Several more could have been ejected. Like J.P. Howell, who sprinted from the bullpen to drape Ward around the photo-well railing. Like Mattingly, who threw Arizona coach Alan Trammell to the ground.
"I have no personal beef with any of those guys," Howell said. "It's just part of the gig."
Schumaker was the most eloquent in explaining why the Dodgers were so fired up.
"I've never seen a pitcher throw at two different guys' heads before," he said. "It's dangerous. It's different if it's a beanball war. I've been a part of those before. I get it. It's part of the game. I like it. It gets guys going. It gets the fans fired up. I get all that. I love it. But when you start throwing at guys' heads, it's a different story."
Arizona took the lead in the fifth inning when plate umpire Clint Fagan ruled that Greinke had grazed former Dodger Cody Ross with a pitch and Jason Kubel homered into the Arizona bullpen.

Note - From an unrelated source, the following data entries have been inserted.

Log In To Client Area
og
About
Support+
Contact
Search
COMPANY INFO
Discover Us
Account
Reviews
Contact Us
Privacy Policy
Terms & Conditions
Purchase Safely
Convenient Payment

After Ethier's homer, the Diamondbacks broke the tie in the eighth inning off Howell. He allowed a one-out double to pinch-hitter A.J. Pollock and walked Parra. Guerrier relieved and allowed an RBI single to Willie Bloomquist.
In the winning rally, Adrian Gonzalez, Ethier and Juan Uribe walked to load the bases for Federowicz, who doubled off the left-field wall.
"That was huge. At the big league level, that's my biggest hit," he said. "I stuck with my approach, didn't try to do too much and it paid off."
Kenley Jansen, installed as the closer before the game, struck out two in a perfect ninth to seal the win.
The Dodgers' win snapped a five-game losing streak against Arizona. They did it playing a sixth consecutive game with Hanley Ramirez (hamstring) out of the starting lineup and the second game with Puig batting cleanup.
The series concludes Wednesday night, but Mattingly tried to dial down the rhetoric.
"I'm not going to keep it going," he said. "They got a lot of guys I respect over there. I don't want to sit here and get the testosterone all fired up about fighting. I don't want to see it, it just happened. We didn't walk in here today saying we're going to start a fight."